• Texto para leer
----
El sonido de la salsa en el transistor de la casa de ladrillos verdes atraviesa las ventanas abiertas. Apenas son las 6 de la mañana, la hora del café y de la salida del sol en Caracas en esta época del año. La salsa, en esa y el resto de casas colindantes del barrio, no paró de sonar hasta la madrugada y vuelta a empezar.
Por: Esther Yáñez | Nius
El barrio de San Agustín, donde este género musical suena 24/7, es conocido por ser uno de los barrios salseros y culturales por excelencia de la capital venezolana, ya de por sí salsera y rumbera; antes más, claro, cuando se podía. Lo de salir de fiesta, o de rumba, como dicen los venezolanos, es cosa del pasado en un país donde comer es prioridad para una población con un salario mínimo mensual de apenas 4 dólares y con un 80% de pobreza extrema y un 30% de desnutrición infantil según la última Encuesta Nacional de Condiciones de Vida.
----
• Extracto de datos
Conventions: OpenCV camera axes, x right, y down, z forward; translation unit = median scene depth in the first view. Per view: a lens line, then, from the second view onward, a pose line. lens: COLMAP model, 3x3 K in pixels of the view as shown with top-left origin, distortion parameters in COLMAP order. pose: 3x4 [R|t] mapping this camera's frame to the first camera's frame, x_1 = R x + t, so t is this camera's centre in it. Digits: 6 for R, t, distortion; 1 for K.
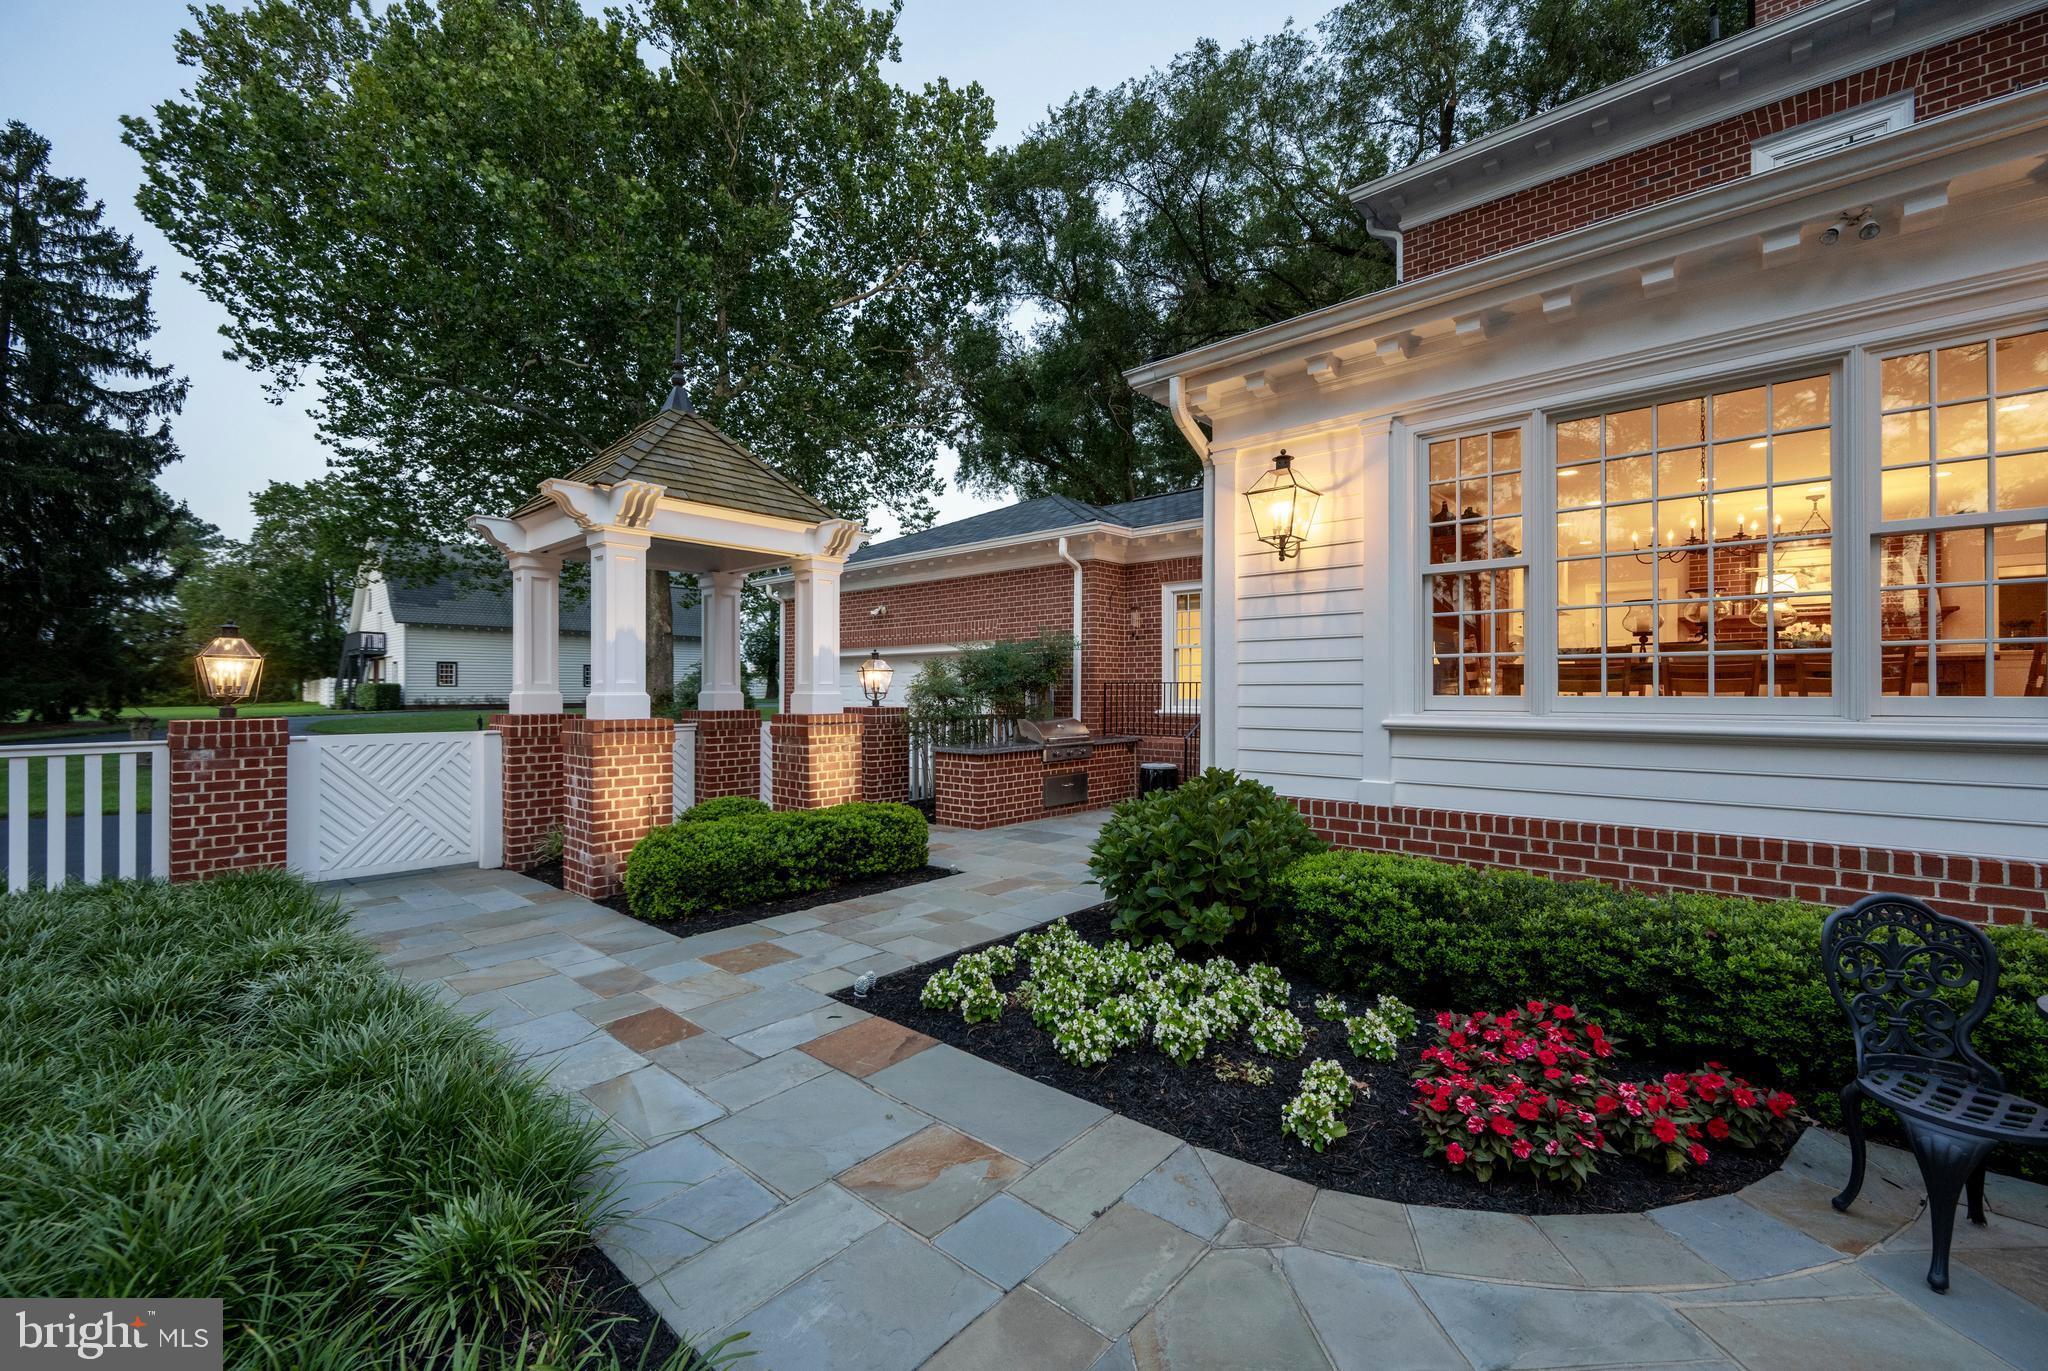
lens RADIAL K [[811.3, 0, 1024.0], [0, 811.3, 685.5], [0, 0, 1]] dist [-0.003893, -0.000011]
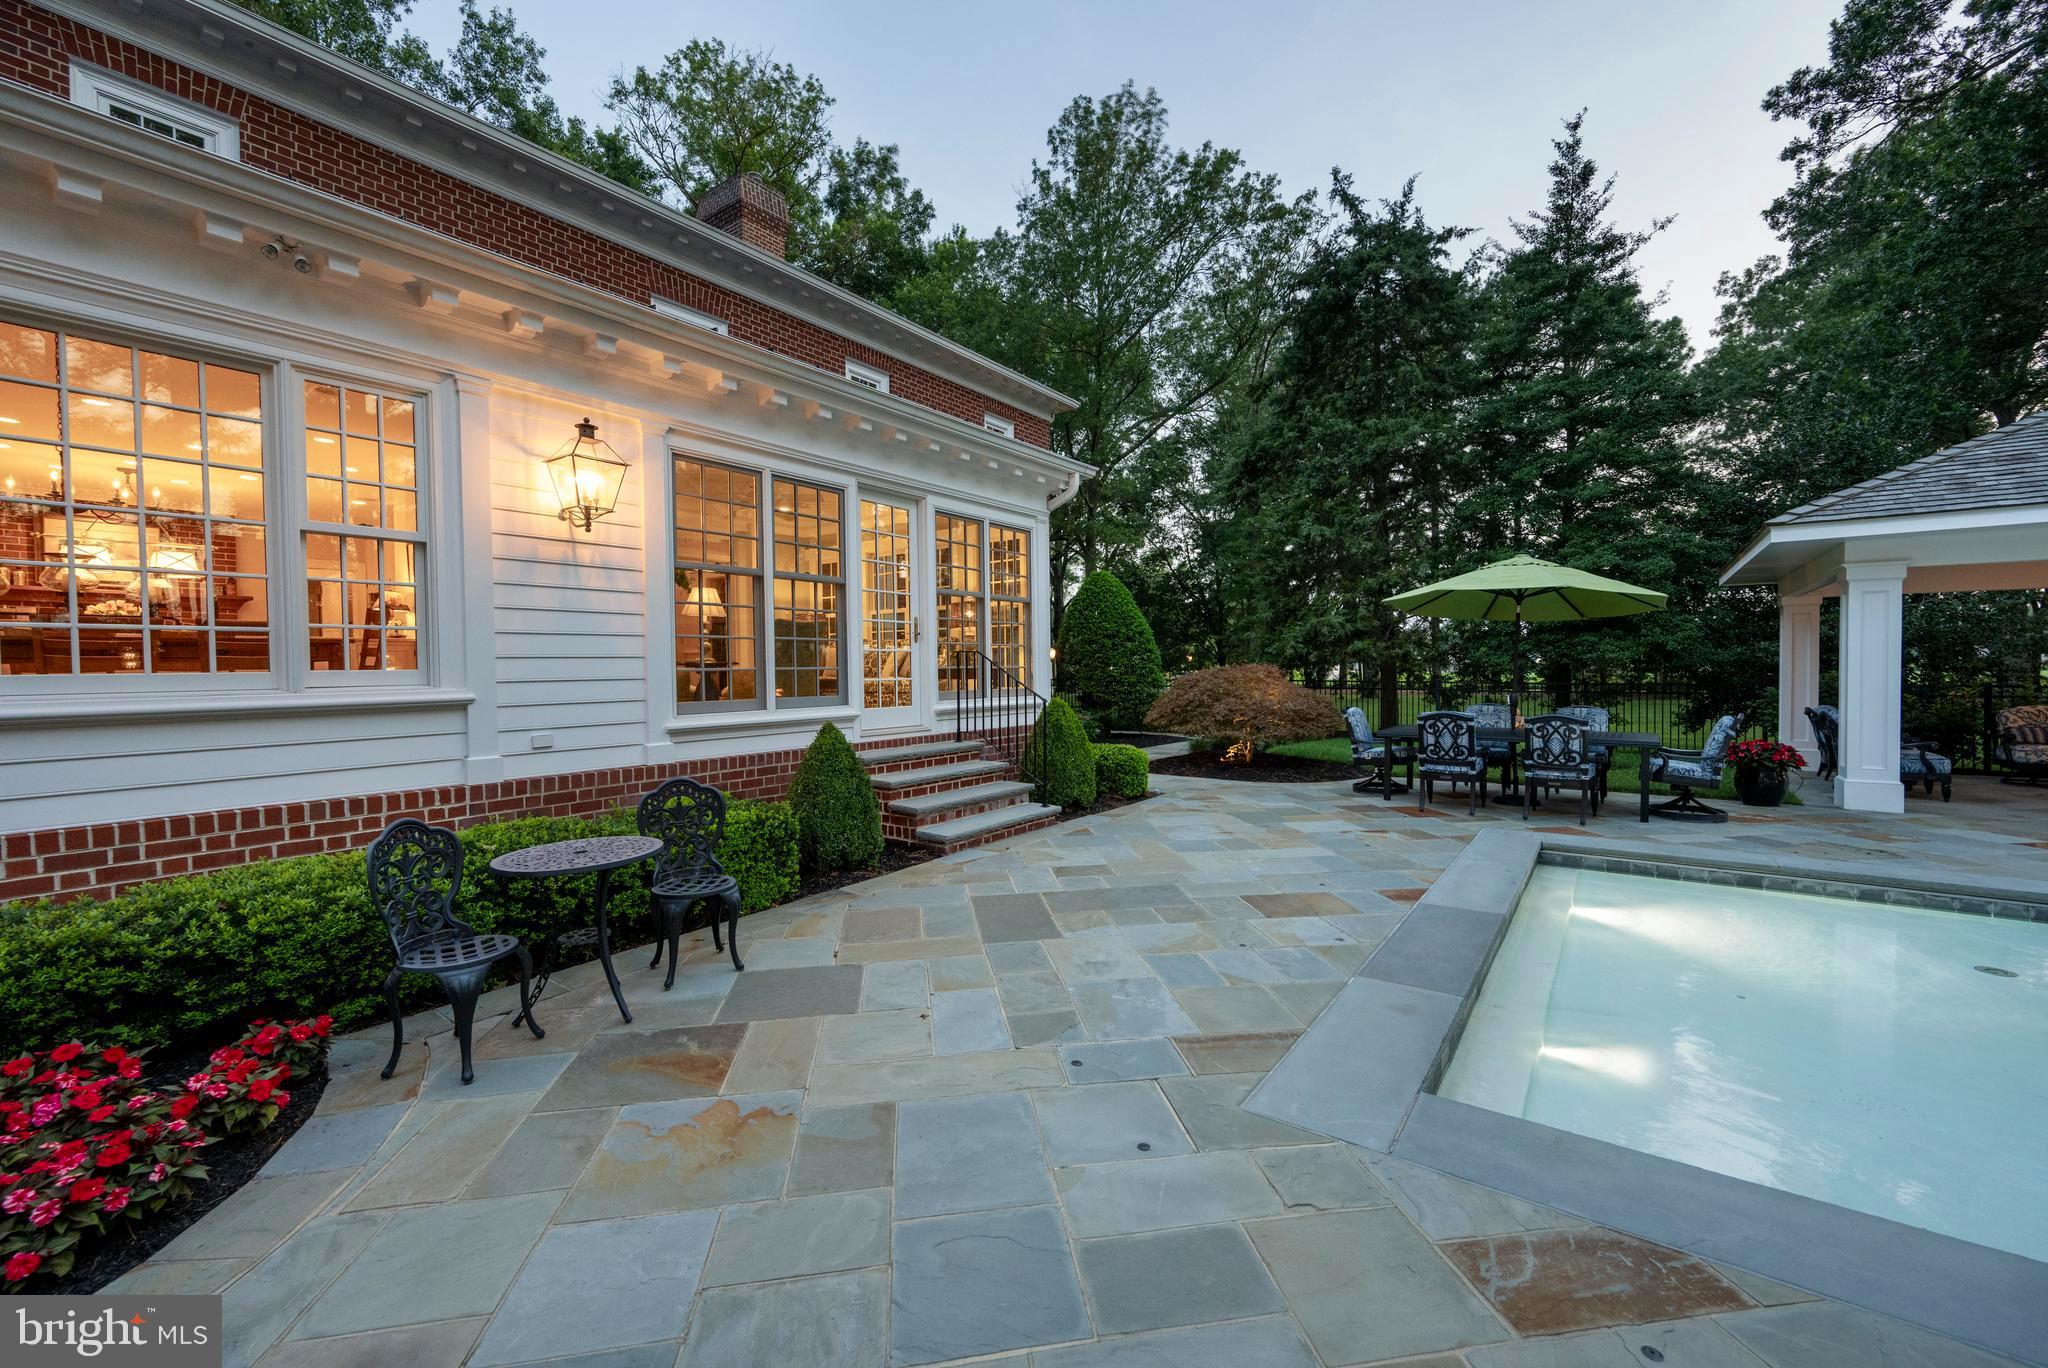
lens RADIAL K [[811.3, 0, 1024.0], [0, 811.3, 684.0], [0, 0, 1]] dist [-0.003893, -0.000011]
pose [[-0.091452, -0.021491, 0.995578, -0.226794], [0.005549, 0.999741, 0.022091, 0.014418], [-0.995794, 0.007545, -0.091309, 0.095589]]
----
• Instrucciones
Continúa el texto sobre el barrio salsero de San Agustín, en Caracas, a partir de su última oración. Los datos no son necesarios para resolver la tarea.

• Respuesta esperada
Pero bailar es gratis, poner la radio también y la salsa forma parte de la idiosincrasia de los venezolanos, de su ADN y de su sangre multirracial, sin importar color de piel, origen, clase u orientación política. La salsa unifica y rompe odios en un país polarizado, desigual y en quiebra; y más aún en tiempos de pandemia y cuarentena estricta (Venezuela continúa en cuarentena radical en la mayoría del territorio) con un 60% de la población que vive de la economía informal y de salir a trabajar cada día a la calle.